Un percorso artistico simile a
Paul
Thek: dalla
pittura alla plastica, dalla superficie allo spazio.
Martin Städeli (Basilea, 1962; vive a Berlino)
realizza coi mezzi della decostruzione contemporanea una riflessione che
pertiene alla scultura tradizionale: come farsi vuoto attorno e come occuparlo.
“
Le figure hanno bisogno del
vuoto, affermano
il vuoto, il nulla, e al tempo stesso sono piene zeppe, sovraccariche di cose
che accadono”.
Queste sculture antropomorfe e zoomorfe assomigliano a infiorescenze più che a spesse
accumulazioni di carta e colla. Fibrillano ma sono stranamente attraversate da
una sorta di “stagnazione” della narrazione; sono piene di eventi che non
fluiscono, accumulati in un processo di creazione lungo e lento, quasi simile
alla sedimentazione. L’origine del lavoro sembra essere quella di una pittura e
di un collage in espansione, protesi verso lo spazio.
Nella loro ambiguità, i personaggi
di Städeli restano apolidi. Lo spirito buffonesco delle maschere da commedia
italiana si tinge di un senso di perdita, tipico del viaggio dantesco. E le
personae ironiche e taglienti di questa
comedie
humaine acquistano apparenze residuali e la postura di eroi sopravvissuti al tempo.
La
scelta installativa ricostruisce
ensemble scenici di figure accasciate o claudicanti, a
volte sorrette da gambe sifilitiche, a volte ridotte a mezzibusti tranciati,
con gli avambracci abbandonati di fronte al ventre.
Una scultura praticabile, a tratti
attraente e a tratti repulsiva, a cui ci si può avvicinare, per sentirla vuota
e risuonante ma anche intima e tiepida. Nell’intrico cartaceo sembra di intuire
espressioni beffarde e sofferenti o di scorgere inaspettati profili africani
con labbra e lineamenti carnosi. Mentre piccole ferite aperte sui fianchi
lasciano intravedere, come prelievi geologici, la stratificazione di quei corpi
che si raccolgono in posizioni scomposte, coronati e poverissimi.

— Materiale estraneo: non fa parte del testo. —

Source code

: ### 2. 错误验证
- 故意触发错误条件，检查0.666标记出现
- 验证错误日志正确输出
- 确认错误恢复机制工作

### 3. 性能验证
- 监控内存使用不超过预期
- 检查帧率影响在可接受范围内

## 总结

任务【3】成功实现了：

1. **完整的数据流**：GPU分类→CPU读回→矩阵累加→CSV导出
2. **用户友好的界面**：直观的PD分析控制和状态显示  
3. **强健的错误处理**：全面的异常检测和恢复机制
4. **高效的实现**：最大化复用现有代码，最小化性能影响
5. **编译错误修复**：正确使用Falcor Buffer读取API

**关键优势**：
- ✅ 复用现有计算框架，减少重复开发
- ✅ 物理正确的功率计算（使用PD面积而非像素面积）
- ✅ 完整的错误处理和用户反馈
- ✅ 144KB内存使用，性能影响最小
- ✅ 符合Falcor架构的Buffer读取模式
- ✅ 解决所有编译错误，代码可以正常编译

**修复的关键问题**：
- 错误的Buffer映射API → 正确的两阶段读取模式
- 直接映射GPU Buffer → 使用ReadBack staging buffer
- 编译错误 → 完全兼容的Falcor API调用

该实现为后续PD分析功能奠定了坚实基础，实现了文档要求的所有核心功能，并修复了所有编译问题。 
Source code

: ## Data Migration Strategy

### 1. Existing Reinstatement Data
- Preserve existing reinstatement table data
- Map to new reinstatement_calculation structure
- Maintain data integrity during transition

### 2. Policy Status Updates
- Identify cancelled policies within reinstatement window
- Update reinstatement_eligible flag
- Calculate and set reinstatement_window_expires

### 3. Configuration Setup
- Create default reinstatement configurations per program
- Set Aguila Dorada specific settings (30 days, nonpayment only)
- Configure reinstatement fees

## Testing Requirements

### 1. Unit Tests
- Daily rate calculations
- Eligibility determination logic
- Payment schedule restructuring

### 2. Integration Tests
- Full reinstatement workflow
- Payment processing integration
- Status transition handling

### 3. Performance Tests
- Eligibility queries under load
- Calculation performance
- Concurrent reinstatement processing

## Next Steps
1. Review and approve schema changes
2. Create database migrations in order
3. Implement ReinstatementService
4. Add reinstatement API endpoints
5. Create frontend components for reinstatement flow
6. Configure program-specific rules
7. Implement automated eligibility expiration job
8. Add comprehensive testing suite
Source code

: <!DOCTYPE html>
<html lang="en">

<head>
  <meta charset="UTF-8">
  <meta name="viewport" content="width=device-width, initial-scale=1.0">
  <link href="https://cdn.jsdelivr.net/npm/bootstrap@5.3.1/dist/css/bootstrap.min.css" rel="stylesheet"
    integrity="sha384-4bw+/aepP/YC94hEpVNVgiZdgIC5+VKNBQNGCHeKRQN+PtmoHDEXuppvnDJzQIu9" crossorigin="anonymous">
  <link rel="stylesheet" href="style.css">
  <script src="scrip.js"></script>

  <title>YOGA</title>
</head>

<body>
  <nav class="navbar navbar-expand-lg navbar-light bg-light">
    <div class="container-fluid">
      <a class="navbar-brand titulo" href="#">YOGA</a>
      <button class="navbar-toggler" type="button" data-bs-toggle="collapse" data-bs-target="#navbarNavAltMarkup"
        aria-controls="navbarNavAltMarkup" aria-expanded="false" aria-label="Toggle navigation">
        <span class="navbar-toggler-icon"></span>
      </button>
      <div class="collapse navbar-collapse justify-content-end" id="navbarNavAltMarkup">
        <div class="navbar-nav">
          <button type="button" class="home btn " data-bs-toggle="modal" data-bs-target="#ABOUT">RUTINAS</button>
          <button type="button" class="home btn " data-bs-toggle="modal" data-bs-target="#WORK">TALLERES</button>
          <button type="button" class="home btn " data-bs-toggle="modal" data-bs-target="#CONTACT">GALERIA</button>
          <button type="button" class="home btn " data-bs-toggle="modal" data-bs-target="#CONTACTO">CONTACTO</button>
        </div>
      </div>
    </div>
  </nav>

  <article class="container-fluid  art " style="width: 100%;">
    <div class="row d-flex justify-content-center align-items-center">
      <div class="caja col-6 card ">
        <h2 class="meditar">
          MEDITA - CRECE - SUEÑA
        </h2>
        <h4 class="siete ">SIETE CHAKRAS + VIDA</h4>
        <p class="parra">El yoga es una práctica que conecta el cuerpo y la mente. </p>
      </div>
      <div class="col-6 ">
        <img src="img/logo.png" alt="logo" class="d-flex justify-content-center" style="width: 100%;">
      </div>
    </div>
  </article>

Le figurazione scultorea di
Städeli lotta con un’incipiente deformazione. Le anatomie ibride, nate dalla
simultaneità dei piani narrativi, si compongono di tratti fisionomici
sbriciolati e ricomposti, mani in fuga o mutilazioni a cui supplisce il
raddoppiamento di arti e di intere porzioni di corpo.
Quelle che Reski definisce “
deflagrazioni
parziali o totali del corpo” avvicinano alcune delle sagome in mostra a conformazioni totemiche
in cui l’affollamento di elementi sul viso, la propagazione di svariate coppie
d’occhi e l’applicazione di luride ciocche di capelli posticci sfiorano il primitivismo
delle maschere rituali. La forte apparenza biologica di questi cumuli detritici
sembra coniugare regno animale e regno minerale: sotto una pelle tatuata da
titoli di cronaca, colate di colla e interventi pittorici, l’umano, l’animale e
il vegetale sono trattati al pari.
Tra possanza e friabilità, invito
e barriera, le sculture di Städeli si ergono a custodi silenti di qualche
fugace mistero, attori o aiutanti di scena. Tesori o guardiani di porte.